Bringing a new meaning to sharing
By Maxine Frith
April 12, 2005
RD010207

They have turned their backs on monogamy and rejected traditional mores in their love lives - and now a group of "polyamorous'' lovers have decided they need a new set of words to describe their lifestyle.

Polyamorous people live in open relationships where they may have several partners of either sex who are also in other relationships.

The movement began in California in the 1990s but has burgeoned in recent years, thanks, in part, to the Internet and the publication of studies describing the phenomenon.

They see themselves as returning to a more natural state of living, where people do not have secret affairs behind their partners' backs and reject what they see as an artificial Western insistence on fidelity for life with one partner.

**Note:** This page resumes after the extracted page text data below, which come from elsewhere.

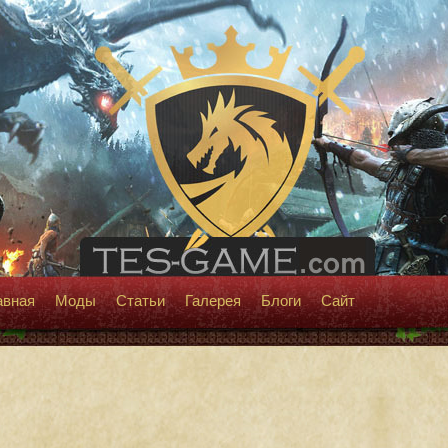
авная
Моды
Статьи
Галерея
Блоги
Сайт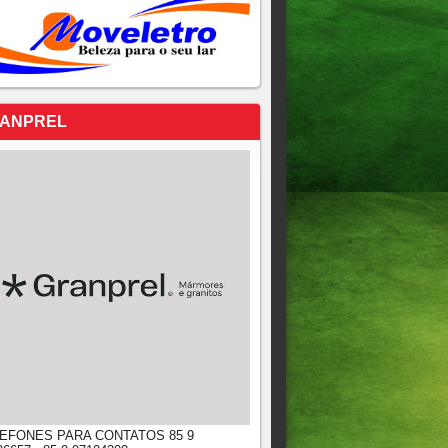
ANPREL
EFONES PARA CONTATOS 85 9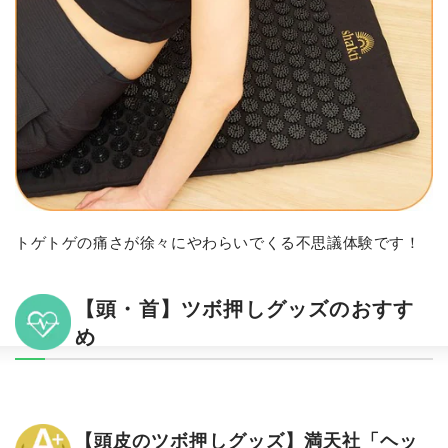
トゲトゲの痛さが徐々にやわらいでくる不思議体験です！
【頭・首】ツボ押しグッズのおすす
め
【頭皮のツボ押しグッズ】満天社「ヘッ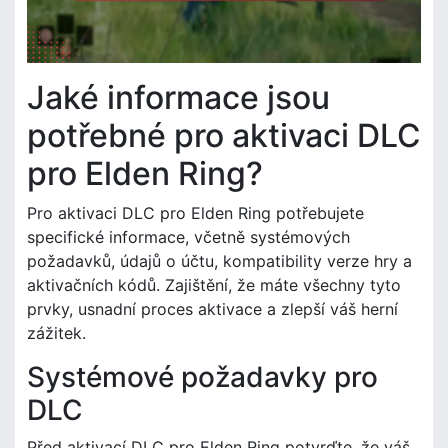
Jaké informace jsou
potřebné pro aktivaci DLC
pro Elden Ring?
Pro aktivaci DLC pro Elden Ring potřebujete
specifické informace, včetně systémových
požadavků, údajů o účtu, kompatibility verze hry a
aktivačních kódů. Zajištění, že máte všechny tyto
prvky, usnadní proces aktivace a zlepší váš herní
zážitek.
Systémové požadavky pro
DLC
Před aktivací DLC pro Elden Ring potvrďte, že váš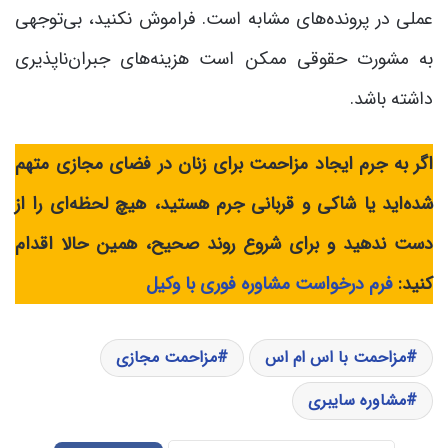
عملی در پرونده‌های مشابه است. فراموش نکنید، بی‌توجهی
به مشورت حقوقی ممکن است هزینه‌های جبران‌ناپذیری
داشته باشد.
اگر به جرم ایجاد مزاحمت برای زنان در فضای مجازی متهم
شده‌اید یا شاکی و قربانی جرم هستید، هیچ لحظه‌ای را از
دست ندهید و برای شروع روند صحیح، همین حالا اقدام
کنید:
فرم درخواست مشاوره فوری با وکیل
مزاحمت با اس ام اس
مزاحمت مجازی
مشاوره سایبری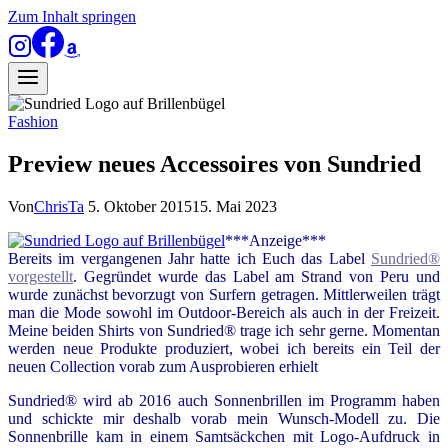
Zum Inhalt springen
Fashion
Preview neues Accessoires von Sundried
Von
ChrisTa
5. Oktober 2015
15. Mai 2023
***Anzeige***
Bereits im vergangenen Jahr hatte ich Euch das Label
Sundried®
vorgestellt
. Gegründet wurde das Label am Strand von Peru und
wurde zunächst bevorzugt von Surfern getragen. Mittlerweilen trägt
man die Mode sowohl im Outdoor-Bereich als auch in der Freizeit.
Meine beiden Shirts von Sundried® trage ich sehr gerne. Momentan
werden neue Produkte produziert, wobei ich bereits ein Teil der
neuen Collection vorab zum Ausprobieren erhielt
Sundried® wird ab 2016 auch Sonnenbrillen im Programm haben
und schickte mir deshalb vorab mein Wunsch-Modell zu. Die
Sonnenbrille kam in einem Samtsäckchen mit Logo-Aufdruck in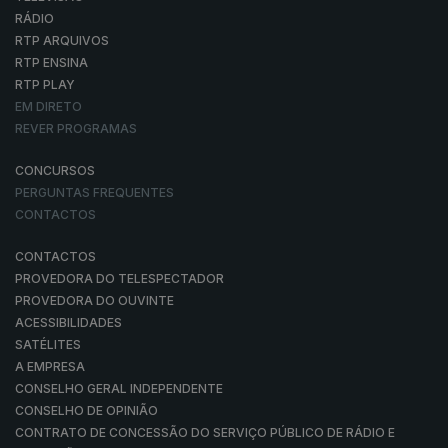
RÁDIO
RTP ARQUIVOS
RTP ENSINA
RTP PLAY
EM DIRETO
REVER PROGRAMAS
CONCURSOS
PERGUNTAS FREQUENTES
CONTACTOS
CONTACTOS
PROVEDORA DO TELESPECTADOR
PROVEDORA DO OUVINTE
ACESSIBILIDADES
SATÉLITES
A EMPRESA
CONSELHO GERAL INDEPENDENTE
CONSELHO DE OPINIÃO
CONTRATO DE CONCESSÃO DO SERVIÇO PÚBLICO DE RÁDIO E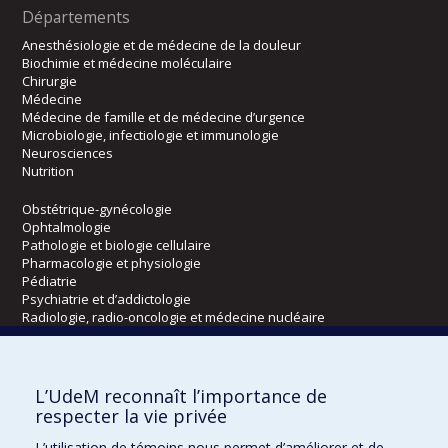
Départements
Anesthésiologie et de médecine de la douleur
Biochimie et médecine moléculaire
Chirurgie
Médecine
Médecine de famille et de médecine d’urgence
Microbiologie, infectiologie et immunologie
Neurosciences
Nutrition
Obstétrique-gynécologie
Ophtalmologie
Pathologie et biologie cellulaire
Pharmacologie et physiologie
Pédiatrie
Psychiatrie et d’addictologie
Radiologie, radio-oncologie et médecine nucléaire
Écoles
L’UdeM reconnaît l’importance de
Kinésiologie et des sciences de l’activité physique
respecter la vie privée
Orthophonie et audiologie
L’utilisation de témoins nous permet d’améliorer et de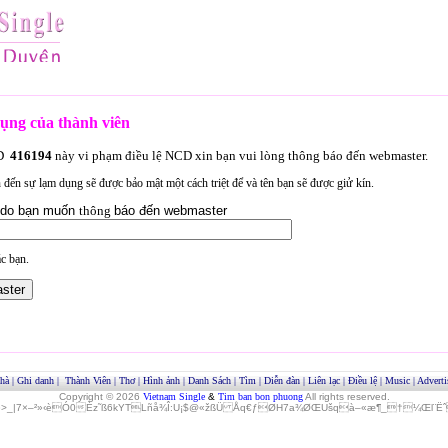
ụng của thành viên
ID
416194
này vi phạm điều lệ NCD xin bạn vui lòng thông báo đến webmaster.
an đến sự lạm dụng sẽ được bảo mật một cách triệt để và tên bạn sẽ được giử kín.
lý do bạn muốn
thông
báo đến webmaster
c bạn.
hà
|
Ghi danh
|
Thành Viên
|
Thơ
|
Hình ảnh
|
Danh Sách
|
Tìm
|
Diễn đàn
|
Liên lạc
|
Điều lệ
|
Music
|
Adverti
Copyright © 2026
Vietnam Single
&
Tim ban bon phuong
All rights reserved.
»>_|7×–²»‹èÓ0Èz˜ß6kYTLñå¾Î:U¡$@«žßÜ Åq€ƒØH7a¾ØŒUšqà–«æ¶_†¼Œl¨ËˆO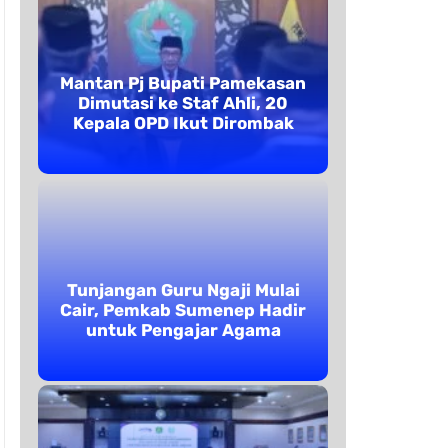
Mantan Pj Bupati Pamekasan
Dimutasi ke Staf Ahli, 20
Kepala OPD Ikut Dirombak
Tunjangan Guru Ngaji Mulai
Cair, Pemkab Sumenep Hadir
untuk Pengajar Agama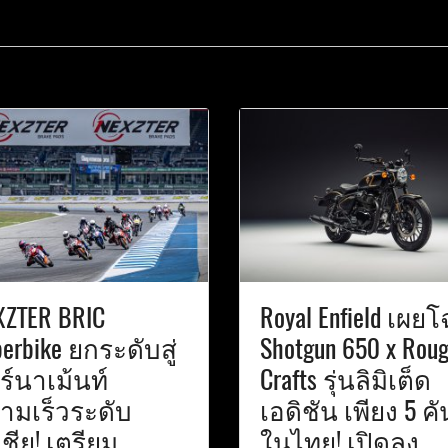
XZTER BRIC
Royal Enfield เผย
erbike ยกระดับสู่
Shotgun 650 x Rou
ร์นาเม้นท์
Crafts รุ่นลิมิเต็ด
ามเร็วระดับ
เอดิชัน เพียง 5 คั
ชีย! เตรียม
ในไทย! เปิดลง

The polyamorous community's so-called handbook is a 1997 book called The Ethical Slut that describes living with and loving multiple partners. The American author of the book urged women to reclaim the word slut as a positive term to describe the possibility of having simultaneous relationships.

Since then internet chat rooms, mailing lists and other sites focusing on polyamory have sprung up across the world, particularly in the US and the UK. A UK mailing list currently has more than 200 members.

Meg Barker, a psychologist who also lives a polyamorous lifestyle, has researched the issue. She presented a paper at the British Psychological Society Conference in Manchester last week, at which she described how the movement was evolving an entirely new dictionary of words to describe the way in which its followers lived.

"The problem is that in Western culture a lot of the words we have to describe emotions are based on the concept of monogamous relationships."

"We have words like jealousy, which in polyamorous relationships you don't really get, but there is not a word to describe the warm feeling that a polyamorous person will get when they see one of their partners getting on with another of their partners."

"It is kind of the opposite of jealousy. A lot of importance is placed on being able to describe the emotions that we have and this is why the poly community has started to come up with its own words which are now rapidly being adopted."

The polyamorous community in America has evolved its own lexicon, but British adherents are now coming up with their own words, Ms Barker said.

These include "frubble'' - to describe the feeling of warmth and happiness when seeing one of your partners getting on well with either one of your partners or one of their lovers.

Barker says: "Some cultures, for instance, traditional Hawaiian cultures, have always had words like this because they have practised polygamy and have always been used to the idea.

"A lot of our words have been started on Internet discussion sites where people have been frustrated that they can't express themselves and the way they live."

She added: "Some people can be very judgmental but when you look at the figures of the number of people who have affairs and who are desperately unhappy in monogamous relationships it seems a bit strange." She estimates that at least 2 000 people in Britain may be living polyamorous lifestyles, although many may be reluctant to admit it.

Barker lives part of the week with her girlfriend, Annie, and the rest with her boyfriend, Erich, and has two other lovers - a man and a woman.

She says the main problem is finding time to spend with all her lovers. "Of course, I do get jealous sometimes, especially when one of my partners has started a new relationship and you can see they are very excited about it, but (it) quickly passes when I realise they are not going to replace me in my partner's affections."